▸ **Task objective**:
Please indicate the number of lines in the listing below that include the string "ankle"; add nothing else.

▸ **Entries supplied**:

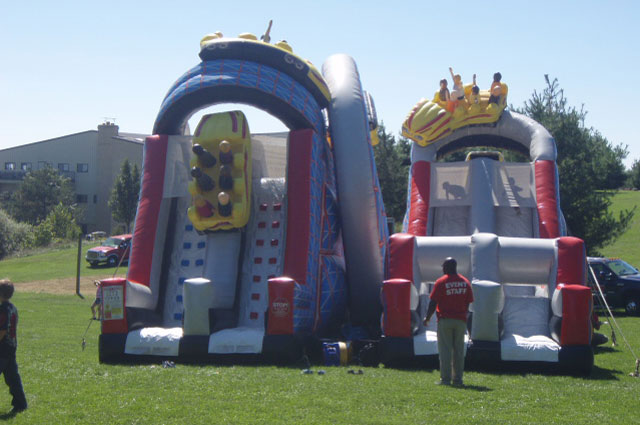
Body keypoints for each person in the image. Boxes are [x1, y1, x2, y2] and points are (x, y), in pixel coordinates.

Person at [423, 258, 473, 387]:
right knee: (459, 351)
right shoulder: (465, 282)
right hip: (461, 321)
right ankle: (458, 380)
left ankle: (445, 379)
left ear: (448, 267)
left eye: (444, 266)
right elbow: (468, 302)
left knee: (445, 351)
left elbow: (433, 302)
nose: (442, 268)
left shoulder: (441, 282)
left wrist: (427, 318)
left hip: (445, 320)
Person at [0, 279, 27, 413]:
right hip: (12, 346)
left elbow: (2, 330)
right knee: (12, 377)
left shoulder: (3, 309)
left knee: (12, 376)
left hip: (2, 348)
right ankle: (20, 403)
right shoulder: (13, 307)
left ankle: (20, 403)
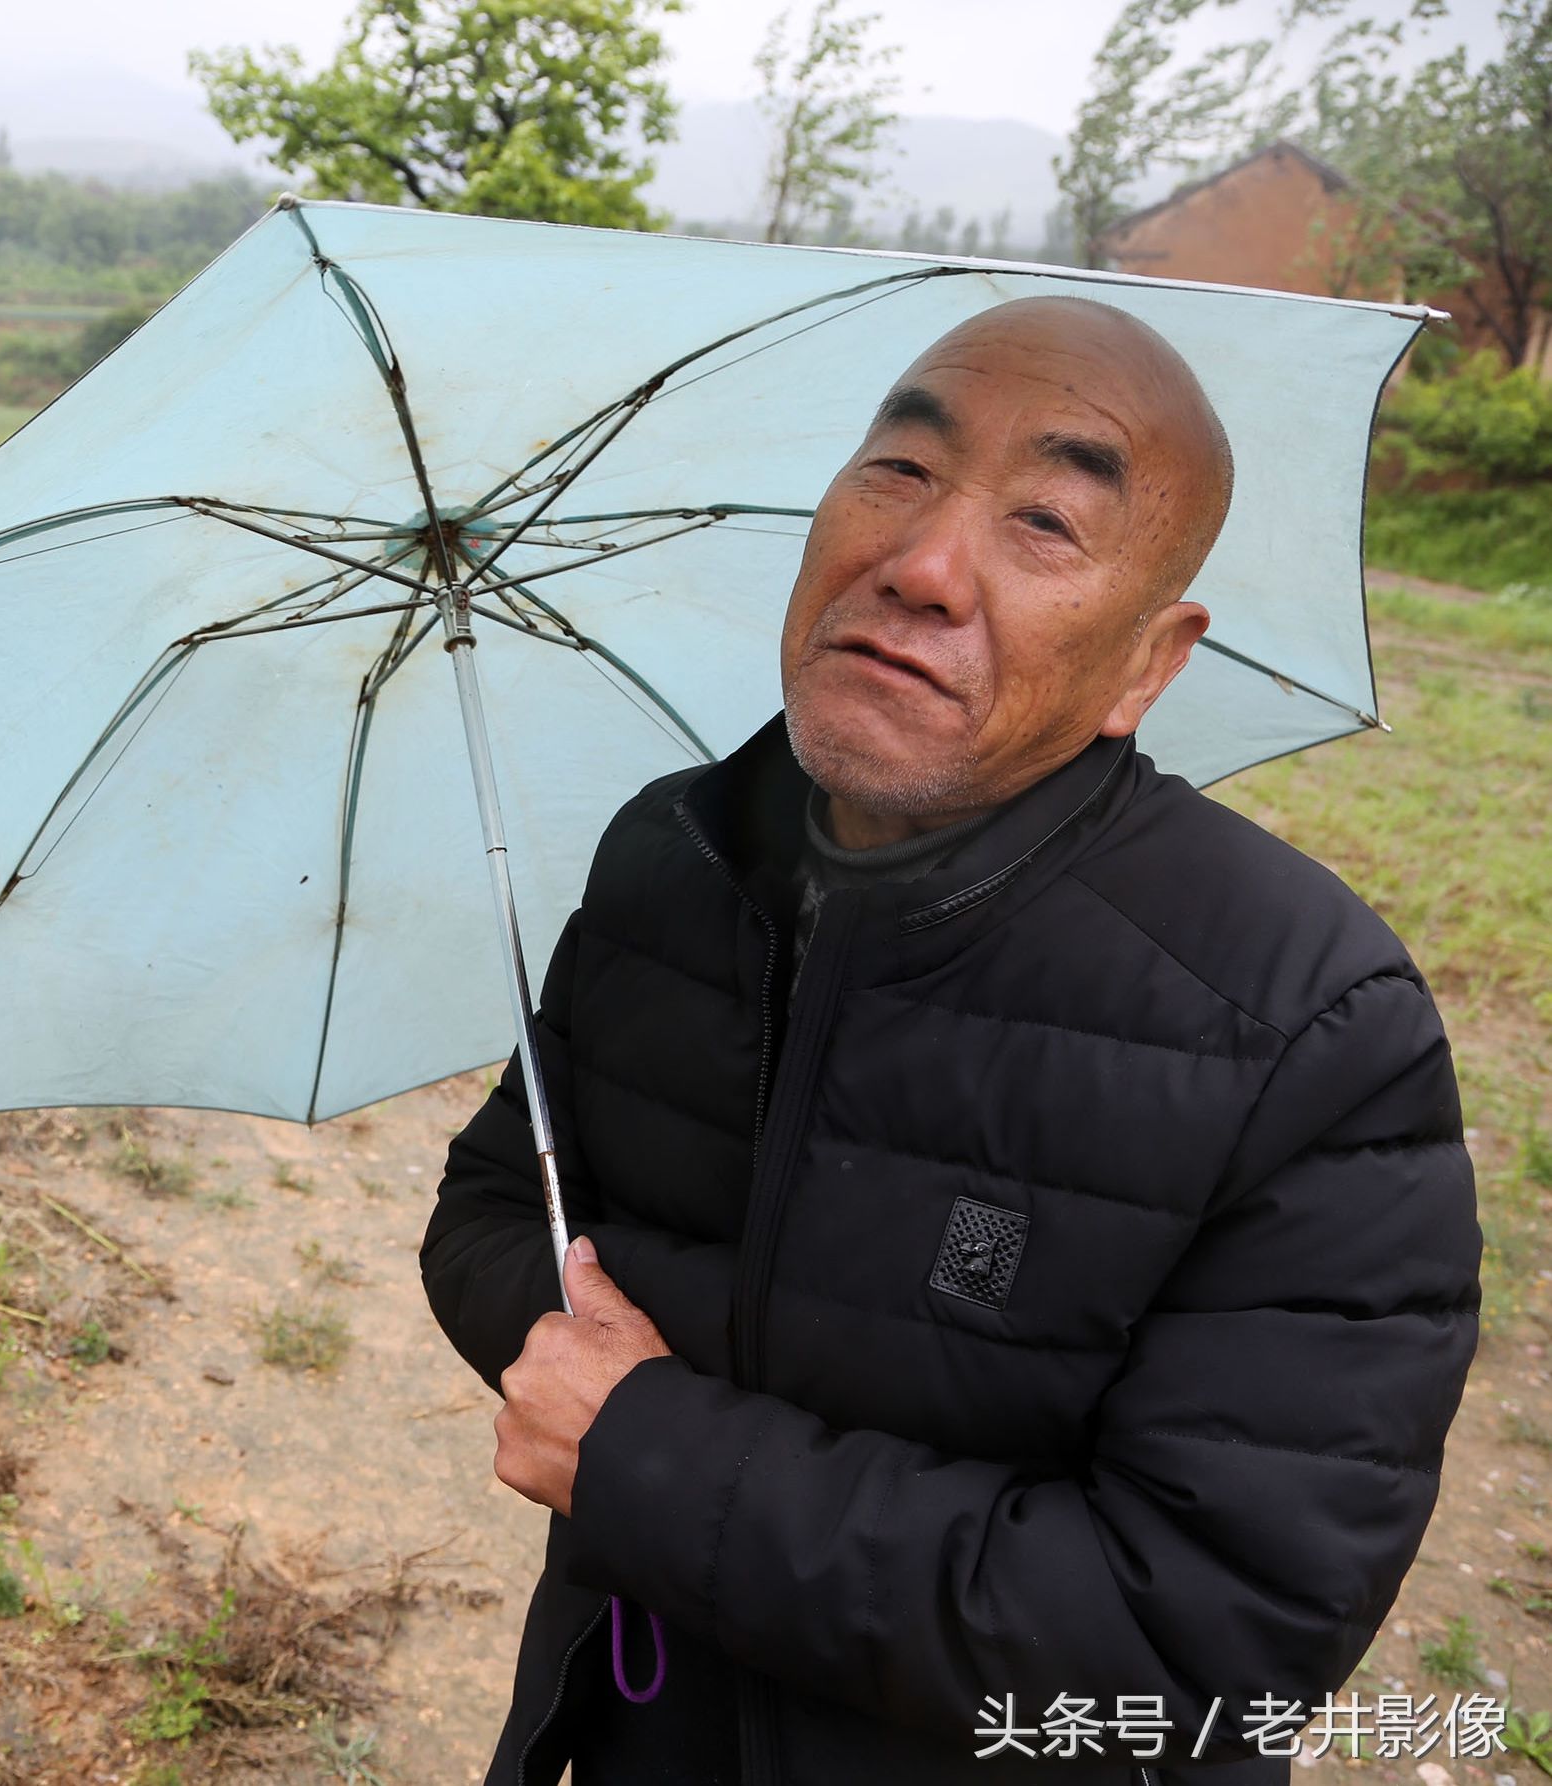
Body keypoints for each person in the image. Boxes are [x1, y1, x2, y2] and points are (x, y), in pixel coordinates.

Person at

▸ **Answer**:
4